Maries Akte - Kerstin Schneider

  • Info:


    „Maries Akte“ erzählt die wahre Geschichte zweier Frauen, die beide „verrückt“ waren und über deren Schicksal der Zeitgeist völlig unterschiedlich richtete: Magdalena Kade glaubte 1866, die Mutter Gottes zu sehen. Ihre Großnichte Marie bildete sich 1928 ein, sie sei Jesus. Doch während Magdalena noch heute als „böhmische Bernadette“ verehrt wird und die katholische Kirche ihre Erscheinung „anerkannt“ hat, wurde ihre Großnichte Marie fast 100 Jahre später von den Nazis als „lebensunwertes Leben“ im Rahmen der NS-„Euthanasie“ ermordet. Über Marie, die Großtante der Autorin, wird in der Familie nicht geredet. 19 Jahre alt ist Kerstin Schneider, als sie zum ersten Mal in einer abfälligen Bemerkung am Abendbrottisch von Marie erfährt. Sie wagt nicht nachzufragen. 20 Jahre später macht sich Kerstin Schneider, mittlerweile Journalistin, auf die Suche nach ihrer Großtante Marie. Und stößt auf ein sorgsam gehütetes Familiengeheimnis.


    Die Autorin:


    Kerstin Schneider, geboren 1965 in Bremen, volontierte nach dem Studium bei einer Tageszeitung. Danach war sie vier Jahre vier Jahre Redakteurin bei der taz in Bremen und ist seit 1999 Redaktuerin beim Stern.


    Meine Meinung:


    Ein gut recherchiertes Werk über ein Familiengeheimnis, das zugleich Zeugnis einiger schrecklicher Taten der NS-Zeit ist.
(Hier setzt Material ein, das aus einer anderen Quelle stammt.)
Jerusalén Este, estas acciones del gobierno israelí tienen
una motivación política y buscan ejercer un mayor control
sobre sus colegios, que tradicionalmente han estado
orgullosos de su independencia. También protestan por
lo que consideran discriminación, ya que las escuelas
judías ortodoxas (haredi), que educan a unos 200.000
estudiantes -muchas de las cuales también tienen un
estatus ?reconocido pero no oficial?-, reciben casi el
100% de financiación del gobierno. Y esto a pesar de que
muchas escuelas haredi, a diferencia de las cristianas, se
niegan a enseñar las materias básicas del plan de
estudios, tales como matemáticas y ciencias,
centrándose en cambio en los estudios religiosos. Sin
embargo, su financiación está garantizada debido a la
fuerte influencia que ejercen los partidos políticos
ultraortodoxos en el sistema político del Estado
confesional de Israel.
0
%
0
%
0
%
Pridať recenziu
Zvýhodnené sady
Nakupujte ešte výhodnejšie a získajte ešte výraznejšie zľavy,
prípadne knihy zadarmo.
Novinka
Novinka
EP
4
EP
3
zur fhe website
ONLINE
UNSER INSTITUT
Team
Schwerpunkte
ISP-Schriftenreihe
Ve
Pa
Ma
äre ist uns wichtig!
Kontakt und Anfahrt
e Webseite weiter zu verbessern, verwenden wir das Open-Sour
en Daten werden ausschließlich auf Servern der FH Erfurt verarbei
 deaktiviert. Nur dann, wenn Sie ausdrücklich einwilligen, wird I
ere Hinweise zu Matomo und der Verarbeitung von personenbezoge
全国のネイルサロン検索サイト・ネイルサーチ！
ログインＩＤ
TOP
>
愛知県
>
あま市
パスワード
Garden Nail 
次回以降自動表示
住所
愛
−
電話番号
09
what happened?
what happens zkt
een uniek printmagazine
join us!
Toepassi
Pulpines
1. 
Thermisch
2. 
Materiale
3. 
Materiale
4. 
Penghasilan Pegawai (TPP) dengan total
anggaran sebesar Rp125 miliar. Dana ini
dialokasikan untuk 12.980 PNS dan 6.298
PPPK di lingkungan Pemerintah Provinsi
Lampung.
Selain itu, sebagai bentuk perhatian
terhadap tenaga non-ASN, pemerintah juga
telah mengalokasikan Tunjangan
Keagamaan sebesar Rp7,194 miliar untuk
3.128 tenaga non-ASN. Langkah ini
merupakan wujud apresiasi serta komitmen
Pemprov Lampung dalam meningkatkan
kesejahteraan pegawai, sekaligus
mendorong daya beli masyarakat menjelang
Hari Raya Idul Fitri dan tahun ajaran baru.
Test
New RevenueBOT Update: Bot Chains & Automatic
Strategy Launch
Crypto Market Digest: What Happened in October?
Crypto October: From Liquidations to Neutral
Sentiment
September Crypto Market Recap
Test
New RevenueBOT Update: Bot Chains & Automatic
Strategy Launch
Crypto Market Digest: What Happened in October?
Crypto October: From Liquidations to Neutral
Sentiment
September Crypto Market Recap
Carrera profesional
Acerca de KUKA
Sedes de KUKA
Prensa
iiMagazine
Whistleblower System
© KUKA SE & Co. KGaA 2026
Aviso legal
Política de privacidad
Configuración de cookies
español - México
    Die Autorin wird auf ein Familienmitglied aufmerksam, über das zuhause eigentlich nicht geredet wird. Aus diversen persönlichen Gründen beginnt sie nach Jahren dann mit ihrer Recherche, um sich Gewissheit zu verschaffen.
    Dabei taucht sie eigentlich in zwei Geheimnisse ein: einmal geht es um Marie, die Großtante der Autorin, aber auch um eine noch ältere Verwandte, die sogar sehr berühmt ist: Magdalena Kade, die "böhmische Bernadette". Diese ist wiederum Großtante von Marie.
    Beide verbindet ein religiöses Schicksal, allerdings führte dies bei Magdalena zur Verehrung ihrer Person, Marie hingegen wurde als Schizophrene unter den Nazis als unwertes Leben getötet. Während Magdalena behauptete, ihr sei die Mutter Gottes erschienen, behauptete Marie, sie sei die Wiedergeburt Jesu.
    Was Magdalena berühmt machte, wurde Marie zum Verhängnis: sie wurde als psychisch erkrankt eingestuft und landete in der Anstalt, wo sie nur noch vor sich hinvegetierte, bis sie total unterernährt (den Insassen wurden offiziell die Nahrungsmittel gekürzt, um sie so bewußt in den Tod zu treiben) im Jahre 1942 verstarb.


    Kerstin Schneider verknüpft Schilderungen ihrer Recherchen mit historischen Abläufen, was das Ganze sehr flüssig zu Lesen macht. Es gibt reichlich s/w-Fotos im Buch und sehr ausführliche Quellenangaben. Interessant ist dabei auch der Blick der Autorin auf die Frage, ob Schizophrenie vererbbar ist. Diese Ungewissheit schwingt in vielen Kapiteln mit und macht das Buch zugleich zu einem sehr persönlichen Werk.
    Sozusagen als Nebeneffekt ihrer Familienrecherche entlarvt sie einen noch nach der NS-Zeit hoch angesehenen angeblichen "Arzt", Robert Herzer, des Betrugs (er hat nie ein Medizinstudium absolviert) und der Morde an zahlreichen Insassen der Anstalt. Herzer hat es nach dem Krieg trotz Gefängnisaufenthalts geschafft, mit gefälschten Papieren eine führende Position beim TÜV Baden zu bekommen und wurde offiziell "Medizinalrat"! Er verstarb dann plötzlich 1969 im Alter von 59 Jahren und wurde mit Lob und Ehre beigesetzt...


    Ein interessantes Zeitzeugnis, sehr empfehlenswert!!

    ...der Sinn des Lebens kann nicht sein, am Ende die Wohnung aufgeräumt zu hinterlassen, oder?